• Study material

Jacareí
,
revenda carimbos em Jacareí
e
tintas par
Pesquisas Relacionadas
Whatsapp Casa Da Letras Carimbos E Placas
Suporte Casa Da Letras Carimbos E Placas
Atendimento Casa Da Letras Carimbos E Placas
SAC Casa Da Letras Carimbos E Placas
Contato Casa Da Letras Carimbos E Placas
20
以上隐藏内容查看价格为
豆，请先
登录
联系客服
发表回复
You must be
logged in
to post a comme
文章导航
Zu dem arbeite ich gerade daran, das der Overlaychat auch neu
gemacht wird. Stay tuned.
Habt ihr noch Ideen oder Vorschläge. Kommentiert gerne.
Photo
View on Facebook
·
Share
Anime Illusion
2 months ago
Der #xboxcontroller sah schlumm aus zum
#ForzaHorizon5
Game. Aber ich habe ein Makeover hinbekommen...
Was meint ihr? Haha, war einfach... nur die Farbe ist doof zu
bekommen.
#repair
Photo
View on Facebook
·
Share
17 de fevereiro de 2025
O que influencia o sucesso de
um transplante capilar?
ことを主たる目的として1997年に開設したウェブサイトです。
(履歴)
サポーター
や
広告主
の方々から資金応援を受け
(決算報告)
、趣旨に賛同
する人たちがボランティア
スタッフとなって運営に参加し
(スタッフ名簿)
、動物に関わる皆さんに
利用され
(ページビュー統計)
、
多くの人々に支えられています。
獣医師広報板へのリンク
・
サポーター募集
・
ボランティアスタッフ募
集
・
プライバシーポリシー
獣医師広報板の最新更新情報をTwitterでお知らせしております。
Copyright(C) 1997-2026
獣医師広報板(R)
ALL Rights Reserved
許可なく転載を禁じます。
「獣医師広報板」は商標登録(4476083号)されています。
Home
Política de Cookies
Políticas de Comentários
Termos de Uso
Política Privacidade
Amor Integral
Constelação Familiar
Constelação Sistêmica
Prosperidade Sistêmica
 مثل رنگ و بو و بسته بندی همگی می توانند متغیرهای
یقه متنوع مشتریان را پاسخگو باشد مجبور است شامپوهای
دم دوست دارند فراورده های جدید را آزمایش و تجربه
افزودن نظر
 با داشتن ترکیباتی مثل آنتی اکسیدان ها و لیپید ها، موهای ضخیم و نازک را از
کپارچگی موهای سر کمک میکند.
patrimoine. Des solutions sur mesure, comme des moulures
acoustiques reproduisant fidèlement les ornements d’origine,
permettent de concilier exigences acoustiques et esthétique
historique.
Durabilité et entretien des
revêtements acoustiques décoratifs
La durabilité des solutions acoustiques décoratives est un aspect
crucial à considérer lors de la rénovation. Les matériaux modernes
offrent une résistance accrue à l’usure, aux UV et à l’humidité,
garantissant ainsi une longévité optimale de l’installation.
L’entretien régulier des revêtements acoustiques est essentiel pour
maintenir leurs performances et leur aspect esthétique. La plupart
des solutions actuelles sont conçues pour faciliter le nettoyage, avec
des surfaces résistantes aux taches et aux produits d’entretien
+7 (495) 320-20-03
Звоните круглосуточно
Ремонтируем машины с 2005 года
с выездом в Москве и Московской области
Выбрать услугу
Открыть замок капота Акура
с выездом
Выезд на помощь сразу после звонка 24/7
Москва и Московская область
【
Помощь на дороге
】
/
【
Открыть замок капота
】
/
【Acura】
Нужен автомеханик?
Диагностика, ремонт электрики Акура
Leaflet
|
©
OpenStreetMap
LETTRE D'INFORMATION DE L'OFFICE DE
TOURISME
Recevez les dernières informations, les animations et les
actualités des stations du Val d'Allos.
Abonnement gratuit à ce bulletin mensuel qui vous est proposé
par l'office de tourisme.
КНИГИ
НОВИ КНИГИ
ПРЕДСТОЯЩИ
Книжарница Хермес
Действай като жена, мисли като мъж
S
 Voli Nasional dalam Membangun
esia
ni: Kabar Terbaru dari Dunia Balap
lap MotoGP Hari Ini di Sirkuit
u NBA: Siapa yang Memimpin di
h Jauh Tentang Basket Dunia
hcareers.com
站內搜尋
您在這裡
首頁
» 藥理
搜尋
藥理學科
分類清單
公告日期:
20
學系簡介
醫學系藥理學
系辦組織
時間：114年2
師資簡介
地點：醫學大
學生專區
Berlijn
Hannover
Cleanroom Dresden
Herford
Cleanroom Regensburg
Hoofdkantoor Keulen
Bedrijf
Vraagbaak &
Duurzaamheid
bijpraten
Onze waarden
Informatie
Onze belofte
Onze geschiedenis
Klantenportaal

• To do
Please set down the full listing above, word for word.

• Task answer
Jacareí
,
revenda carimbos em Jacareí
e
tintas par
Pesquisas Relacionadas
Whatsapp Casa Da Letras Carimbos E Placas
Suporte Casa Da Letras Carimbos E Placas
Atendimento Casa Da Letras Carimbos E Placas
SAC Casa Da Letras Carimbos E Placas
Contato Casa Da Letras Carimbos E Placas
20
以上隐藏内容查看价格为
豆，请先
登录
联系客服
发表回复
You must be
logged in
to post a comme
文章导航
Zu dem arbeite ich gerade daran, das der Overlaychat auch neu
gemacht wird. Stay tuned.
Habt ihr noch Ideen oder Vorschläge. Kommentiert gerne.
Photo
View on Facebook
·
Share
Anime Illusion
2 months ago
Der #xboxcontroller sah schlumm aus zum
#ForzaHorizon5
Game. Aber ich habe ein Makeover hinbekommen...
Was meint ihr? Haha, war einfach... nur die Farbe ist doof zu
bekommen.
#repair
Photo
View on Facebook
·
Share
17 de fevereiro de 2025
O que influencia o sucesso de
um transplante capilar?
ことを主たる目的として1997年に開設したウェブサイトです。
(履歴)
サポーター
や
広告主
の方々から資金応援を受け
(決算報告)
、趣旨に賛同
する人たちがボランティア
スタッフとなって運営に参加し
(スタッフ名簿)
、動物に関わる皆さんに
利用され
(ページビュー統計)
、
多くの人々に支えられています。
獣医師広報板へのリンク
・
サポーター募集
・
ボランティアスタッフ募
集
・
プライバシーポリシー
獣医師広報板の最新更新情報をTwitterでお知らせしております。
Copyright(C) 1997-2026
獣医師広報板(R)
ALL Rights Reserved
許可なく転載を禁じます。
「獣医師広報板」は商標登録(4476083号)されています。
Home
Política de Cookies
Políticas de Comentários
Termos de Uso
Política Privacidade
Amor Integral
Constelação Familiar
Constelação Sistêmica
Prosperidade Sistêmica
 مثل رنگ و بو و بسته بندی همگی می توانند متغیرهای
یقه متنوع مشتریان را پاسخگو باشد مجبور است شامپوهای
دم دوست دارند فراورده های جدید را آزمایش و تجربه
افزودن نظر
 با داشتن ترکیباتی مثل آنتی اکسیدان ها و لیپید ها، موهای ضخیم و نازک را از
کپارچگی موهای سر کمک میکند.
patrimoine. Des solutions sur mesure, comme des moulures
acoustiques reproduisant fidèlement les ornements d’origine,
permettent de concilier exigences acoustiques et esthétique
historique.
Durabilité et entretien des
revêtements acoustiques décoratifs
La durabilité des solutions acoustiques décoratives est un aspect
crucial à considérer lors de la rénovation. Les matériaux modernes
offrent une résistance accrue à l’usure, aux UV et à l’humidité,
garantissant ainsi une longévité optimale de l’installation.
L’entretien régulier des revêtements acoustiques est essentiel pour
maintenir leurs performances et leur aspect esthétique. La plupart
des solutions actuelles sont conçues pour faciliter le nettoyage, avec
des surfaces résistantes aux taches et aux produits d’entretien
+7 (495) 320-20-03
Звоните круглосуточно
Ремонтируем машины с 2005 года
с выездом в Москве и Московской области
Выбрать услугу
Открыть замок капота Акура
с выездом
Выезд на помощь сразу после звонка 24/7
Москва и Московская область
【
Помощь на дороге
】
/
【
Открыть замок капота
】
/
【Acura】
Нужен автомеханик?
Диагностика, ремонт электрики Акура
Leaflet
|
©
OpenStreetMap
LETTRE D'INFORMATION DE L'OFFICE DE
TOURISME
Recevez les dernières informations, les animations et les
actualités des stations du Val d'Allos.
Abonnement gratuit à ce bulletin mensuel qui vous est proposé
par l'office de tourisme.
КНИГИ
НОВИ КНИГИ
ПРЕДСТОЯЩИ
Книжарница Хермес
Действай като жена, мисли като мъж
S
 Voli Nasional dalam Membangun
esia
ni: Kabar Terbaru dari Dunia Balap
lap MotoGP Hari Ini di Sirkuit
u NBA: Siapa yang Memimpin di
h Jauh Tentang Basket Dunia
hcareers.com
站內搜尋
您在這裡
首頁
» 藥理
搜尋
藥理學科
分類清單
公告日期:
20
學系簡介
醫學系藥理學
系辦組織
時間：114年2
師資簡介
地點：醫學大
學生專區
Berlijn
Hannover
Cleanroom Dresden
Herford
Cleanroom Regensburg
Hoofdkantoor Keulen
Bedrijf
Vraagbaak &
Duurzaamheid
bijpraten
Onze waarden
Informatie
Onze belofte
Onze geschiedenis
Klantenportaal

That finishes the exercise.